— PROBLEMS TO WORK ON —
1: In the matrix square root patch, how many insertions and deletions does the summary report?
2: List every variable name assigned inside the backward method of MatrixSqrtFunction in the matrix square root patch.
3: Please extend the matrix square root patch, picking up right after its final line.

From f08e5e178225852c3af03409274e0ffc3d6e31a4 Mon Sep 17 00:00:00 2001
From: =?UTF-8?q?Samuel=20Bo=C3=AFt=C3=A9?= <samuel.boite@polytechnique.edu>
Date: Thu, 23 Oct 2025 18:46:54 +0200
Subject: [PATCH 1/4] stable matrix sqrt using closed-form diff

---
 ot/backend.py | 32 ++++++++++++++++++++++++++------
 1 file changed, 26 insertions(+), 6 deletions(-)

diff --git a/ot/backend.py b/ot/backend.py
index f14da588b..678189992 100644
--- a/ot/backend.py
+++ b/ot/backend.py
@@ -1938,6 +1938,7 @@ def __init__(self):
             self.rng_cuda_ = torch.Generator("cpu")
 
         from torch.autograd import Function
+        from torch.autograd.function import once_differentiable
 
         # define a function that takes inputs val and grads
         # ad returns a val tensor with proper gradients
@@ -1951,8 +1952,32 @@ def forward(ctx, val, grads, *inputs):
             def backward(ctx, grad_output):
                 # the gradients are grad
                 return (None, None) + tuple(g * grad_output for g in ctx.grads)
+        
+        # define a differentiable SPD matrix sqrt
+        # with closed-form VJP
+        class MatrixSqrtFunction(Function):
+            @staticmethod
+            def forward(ctx, a):
+                a_sym = .5 * (a + a.transpose(-2, -1))
+                L, V = torch.linalg.eigh(a_sym)
+                s = L.clamp_min(0).sqrt()
+                y = (V * s.unsqueeze(-2)) @ V.transpose(-2, -1)
+                ctx.save_for_backward(s, V)
+                return y
+
+            @staticmethod
+            @once_differentiable
+            def backward(ctx, g):
+                s, V = ctx.saved_tensors
+                g_sym = .5 * (g + g.transpose(-2, -1))
+                ghat = V.transpose(-2, -1) @ g_sym @ V
+                d = s.unsqueeze(-1) + s.unsqueeze(-2)
+                xhat = ghat / d
+                xhat = xhat.masked_fill(d == 0, 0)
+                return V @ xhat @ V.transpose(-2, -1)
 
         self.ValFunction = ValFunction
+        self.MatrixSqrtFunction = MatrixSqrtFunction
 
     def _to_numpy(self, a):
         if isinstance(a, float) or isinstance(a, int) or isinstance(a, np.ndarray):
@@ -2395,12 +2420,7 @@ def pinv(self, a, hermitian=False):
         return torch.linalg.pinv(a, hermitian=hermitian)

— SUPPLIED ENTRIES —

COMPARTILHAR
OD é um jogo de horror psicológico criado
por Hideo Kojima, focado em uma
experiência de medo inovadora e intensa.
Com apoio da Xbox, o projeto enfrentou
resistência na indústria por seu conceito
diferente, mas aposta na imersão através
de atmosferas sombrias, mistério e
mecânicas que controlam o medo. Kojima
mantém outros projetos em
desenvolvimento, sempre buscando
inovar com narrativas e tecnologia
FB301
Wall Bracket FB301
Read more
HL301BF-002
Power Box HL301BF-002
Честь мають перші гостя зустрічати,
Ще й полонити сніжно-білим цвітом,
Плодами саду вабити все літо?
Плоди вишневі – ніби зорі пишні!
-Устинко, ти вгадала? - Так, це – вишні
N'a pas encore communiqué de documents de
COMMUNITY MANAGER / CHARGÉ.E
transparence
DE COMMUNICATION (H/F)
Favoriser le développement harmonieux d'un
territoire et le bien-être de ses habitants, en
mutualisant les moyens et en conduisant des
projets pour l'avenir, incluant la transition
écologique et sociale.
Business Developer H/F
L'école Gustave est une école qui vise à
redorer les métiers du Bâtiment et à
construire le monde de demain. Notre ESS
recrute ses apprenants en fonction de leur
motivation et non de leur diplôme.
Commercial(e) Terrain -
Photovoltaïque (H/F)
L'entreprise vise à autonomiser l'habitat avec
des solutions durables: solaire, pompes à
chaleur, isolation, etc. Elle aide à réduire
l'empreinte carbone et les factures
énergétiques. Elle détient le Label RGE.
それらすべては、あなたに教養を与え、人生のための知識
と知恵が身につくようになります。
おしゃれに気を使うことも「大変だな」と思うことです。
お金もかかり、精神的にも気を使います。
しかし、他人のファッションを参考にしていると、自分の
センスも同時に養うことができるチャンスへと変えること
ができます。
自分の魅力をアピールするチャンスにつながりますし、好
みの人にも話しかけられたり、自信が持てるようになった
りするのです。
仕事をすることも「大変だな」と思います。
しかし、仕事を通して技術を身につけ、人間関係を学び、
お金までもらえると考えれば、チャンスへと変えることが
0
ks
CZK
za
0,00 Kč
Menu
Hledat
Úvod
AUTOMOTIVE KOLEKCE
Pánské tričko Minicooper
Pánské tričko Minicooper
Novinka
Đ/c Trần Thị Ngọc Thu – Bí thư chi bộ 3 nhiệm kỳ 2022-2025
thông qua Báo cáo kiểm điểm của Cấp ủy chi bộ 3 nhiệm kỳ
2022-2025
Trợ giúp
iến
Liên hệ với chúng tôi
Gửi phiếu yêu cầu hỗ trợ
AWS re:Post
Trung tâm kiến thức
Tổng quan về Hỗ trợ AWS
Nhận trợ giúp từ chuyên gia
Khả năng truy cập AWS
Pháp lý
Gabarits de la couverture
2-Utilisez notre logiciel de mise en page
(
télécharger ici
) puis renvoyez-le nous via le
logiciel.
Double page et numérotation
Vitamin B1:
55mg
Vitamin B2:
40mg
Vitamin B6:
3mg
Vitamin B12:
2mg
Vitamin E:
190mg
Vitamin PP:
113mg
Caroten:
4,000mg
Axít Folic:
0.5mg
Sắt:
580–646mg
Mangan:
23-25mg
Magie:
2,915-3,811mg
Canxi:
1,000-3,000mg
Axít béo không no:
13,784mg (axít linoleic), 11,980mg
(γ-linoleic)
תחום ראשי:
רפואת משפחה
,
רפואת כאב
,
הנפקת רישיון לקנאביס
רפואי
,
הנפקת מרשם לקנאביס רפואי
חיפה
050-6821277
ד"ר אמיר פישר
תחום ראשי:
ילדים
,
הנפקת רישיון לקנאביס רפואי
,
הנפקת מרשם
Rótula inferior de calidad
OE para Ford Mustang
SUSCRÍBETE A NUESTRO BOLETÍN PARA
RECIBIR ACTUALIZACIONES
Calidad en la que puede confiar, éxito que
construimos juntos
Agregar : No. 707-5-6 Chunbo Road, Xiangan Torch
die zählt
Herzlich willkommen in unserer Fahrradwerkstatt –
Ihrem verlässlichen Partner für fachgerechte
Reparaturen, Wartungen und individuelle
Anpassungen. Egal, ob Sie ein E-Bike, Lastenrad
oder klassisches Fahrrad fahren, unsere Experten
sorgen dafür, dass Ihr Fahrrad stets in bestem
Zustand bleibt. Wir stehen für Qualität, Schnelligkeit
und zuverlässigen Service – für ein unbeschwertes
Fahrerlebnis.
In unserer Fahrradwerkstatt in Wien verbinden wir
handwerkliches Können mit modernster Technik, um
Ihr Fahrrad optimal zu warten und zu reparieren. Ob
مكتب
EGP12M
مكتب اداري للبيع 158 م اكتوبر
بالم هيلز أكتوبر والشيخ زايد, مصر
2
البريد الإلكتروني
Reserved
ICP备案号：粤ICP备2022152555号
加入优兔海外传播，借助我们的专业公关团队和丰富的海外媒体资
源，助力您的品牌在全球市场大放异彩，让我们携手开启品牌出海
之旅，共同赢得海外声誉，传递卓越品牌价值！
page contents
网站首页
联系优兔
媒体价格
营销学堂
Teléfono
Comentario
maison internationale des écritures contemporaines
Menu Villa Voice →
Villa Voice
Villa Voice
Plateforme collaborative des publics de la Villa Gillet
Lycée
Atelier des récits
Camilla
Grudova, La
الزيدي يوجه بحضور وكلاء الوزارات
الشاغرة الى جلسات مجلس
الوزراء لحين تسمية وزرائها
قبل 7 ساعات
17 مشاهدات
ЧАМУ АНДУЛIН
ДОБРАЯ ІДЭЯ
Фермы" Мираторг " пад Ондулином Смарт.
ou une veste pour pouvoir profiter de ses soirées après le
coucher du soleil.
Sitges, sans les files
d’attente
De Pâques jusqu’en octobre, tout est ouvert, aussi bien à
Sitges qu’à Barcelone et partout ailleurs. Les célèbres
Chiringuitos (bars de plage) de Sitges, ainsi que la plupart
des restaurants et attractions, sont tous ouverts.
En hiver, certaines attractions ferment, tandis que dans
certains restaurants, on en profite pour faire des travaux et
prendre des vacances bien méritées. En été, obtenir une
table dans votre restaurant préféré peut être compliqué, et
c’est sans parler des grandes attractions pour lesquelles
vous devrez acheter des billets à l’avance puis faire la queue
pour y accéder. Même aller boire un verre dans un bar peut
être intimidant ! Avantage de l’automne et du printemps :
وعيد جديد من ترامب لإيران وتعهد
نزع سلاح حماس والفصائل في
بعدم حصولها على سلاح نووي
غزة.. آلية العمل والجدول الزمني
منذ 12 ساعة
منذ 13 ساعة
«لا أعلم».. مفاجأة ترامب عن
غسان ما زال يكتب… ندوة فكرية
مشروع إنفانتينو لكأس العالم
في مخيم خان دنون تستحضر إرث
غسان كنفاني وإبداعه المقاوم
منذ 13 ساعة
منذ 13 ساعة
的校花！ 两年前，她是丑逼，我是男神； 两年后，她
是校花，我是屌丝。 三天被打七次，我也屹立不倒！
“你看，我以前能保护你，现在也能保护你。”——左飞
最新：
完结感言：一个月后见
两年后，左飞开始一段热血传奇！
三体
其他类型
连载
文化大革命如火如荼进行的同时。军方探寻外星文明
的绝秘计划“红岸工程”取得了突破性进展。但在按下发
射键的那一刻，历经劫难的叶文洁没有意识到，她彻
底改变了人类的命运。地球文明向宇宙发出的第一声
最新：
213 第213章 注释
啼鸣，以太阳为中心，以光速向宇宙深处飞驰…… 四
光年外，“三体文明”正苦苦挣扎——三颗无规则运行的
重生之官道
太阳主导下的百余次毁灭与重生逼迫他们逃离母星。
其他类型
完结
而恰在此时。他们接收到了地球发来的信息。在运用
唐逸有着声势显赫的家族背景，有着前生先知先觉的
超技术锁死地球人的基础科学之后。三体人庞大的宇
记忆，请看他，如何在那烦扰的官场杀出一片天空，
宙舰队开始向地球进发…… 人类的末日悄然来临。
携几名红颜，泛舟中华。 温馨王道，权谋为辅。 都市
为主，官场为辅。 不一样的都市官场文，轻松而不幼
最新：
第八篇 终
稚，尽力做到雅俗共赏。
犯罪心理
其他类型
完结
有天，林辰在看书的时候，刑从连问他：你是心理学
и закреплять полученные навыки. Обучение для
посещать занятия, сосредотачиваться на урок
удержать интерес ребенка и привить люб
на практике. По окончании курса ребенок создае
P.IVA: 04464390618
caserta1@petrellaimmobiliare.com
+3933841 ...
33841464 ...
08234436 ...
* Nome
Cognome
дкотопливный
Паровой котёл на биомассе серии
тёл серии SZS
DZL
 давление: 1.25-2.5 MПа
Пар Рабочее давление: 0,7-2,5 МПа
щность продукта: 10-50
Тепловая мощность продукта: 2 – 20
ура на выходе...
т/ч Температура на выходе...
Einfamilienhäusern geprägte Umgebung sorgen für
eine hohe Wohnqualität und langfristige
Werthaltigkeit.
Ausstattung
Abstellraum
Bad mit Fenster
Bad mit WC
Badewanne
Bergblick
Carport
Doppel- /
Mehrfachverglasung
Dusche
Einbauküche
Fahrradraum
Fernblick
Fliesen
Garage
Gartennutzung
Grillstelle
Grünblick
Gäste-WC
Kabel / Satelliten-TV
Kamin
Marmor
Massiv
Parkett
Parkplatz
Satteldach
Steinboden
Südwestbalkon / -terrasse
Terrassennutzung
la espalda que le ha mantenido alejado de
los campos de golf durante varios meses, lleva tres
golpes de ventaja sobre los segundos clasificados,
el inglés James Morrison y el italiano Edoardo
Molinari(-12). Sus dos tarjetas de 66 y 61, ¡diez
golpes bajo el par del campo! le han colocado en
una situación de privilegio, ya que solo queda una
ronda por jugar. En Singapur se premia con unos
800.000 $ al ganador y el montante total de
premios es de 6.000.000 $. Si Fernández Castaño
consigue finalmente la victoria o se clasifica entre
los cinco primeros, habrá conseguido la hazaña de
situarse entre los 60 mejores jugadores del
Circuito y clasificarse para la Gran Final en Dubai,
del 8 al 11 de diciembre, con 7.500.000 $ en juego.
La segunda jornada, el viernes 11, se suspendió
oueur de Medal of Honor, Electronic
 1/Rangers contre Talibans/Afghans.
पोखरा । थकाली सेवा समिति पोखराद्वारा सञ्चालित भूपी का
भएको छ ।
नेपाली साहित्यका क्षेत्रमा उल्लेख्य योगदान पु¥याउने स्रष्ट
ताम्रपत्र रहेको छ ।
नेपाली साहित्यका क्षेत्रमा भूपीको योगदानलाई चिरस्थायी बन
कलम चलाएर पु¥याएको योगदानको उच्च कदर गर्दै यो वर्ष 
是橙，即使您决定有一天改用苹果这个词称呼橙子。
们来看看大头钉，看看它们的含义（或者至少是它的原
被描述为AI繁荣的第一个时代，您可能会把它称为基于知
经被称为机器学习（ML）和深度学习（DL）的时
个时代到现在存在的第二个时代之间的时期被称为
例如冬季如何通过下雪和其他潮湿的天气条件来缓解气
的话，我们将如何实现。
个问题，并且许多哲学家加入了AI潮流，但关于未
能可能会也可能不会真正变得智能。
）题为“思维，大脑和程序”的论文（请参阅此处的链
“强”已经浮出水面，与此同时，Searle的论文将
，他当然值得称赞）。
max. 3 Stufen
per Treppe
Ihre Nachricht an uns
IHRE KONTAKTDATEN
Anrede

— ANSWERS BY TASK —
1: 26 insertions and 6 deletions.

2: s, V, g_sym, ghat, d, xhat

3:
 
     def sqrtm(self, a):
-        L, V = torch.linalg.eigh(a)
-        L = torch.sqrt(L)
-        # Q[...] = V[...] @ diag(L[...])
-        Q = torch.einsum("...jk,...k->...jk", V, L)
-        # R[...] = Q[...] @ V[...].T
-        return torch.einsum("...jk,...kl->...jl", Q, torch.transpose(V, -1, -2))
+        return self.MatrixSqrtFunction.apply(a)
 
     def eigh(self, a):
         return torch.linalg.eigh(a)

From e69f98995e8eccb34fea3c91c1ddd5aae6ade7e5 Mon Sep 17 00:00:00 2001
From: =?UTF-8?q?Samuel=20Bo=C3=AFt=C3=A9?= <samuel.boite@polytechnique.edu>
Date: Thu, 23 Oct 2025 18:49:07 +0200
Subject: [PATCH 2/4] torch matrix sqrt gradcheck

---
 test/test_backend.py | 13 +++++++++++++
 1 file changed, 13 insertions(+)

diff --git a/test/test_backend.py b/test/test_backend.py
index 994895fda..c1dce2af2 100644
--- a/test/test_backend.py
+++ b/test/test_backend.py
@@ -822,6 +822,19 @@ def fun(a, b, d):
             assert nx.allclose(dl_db, b)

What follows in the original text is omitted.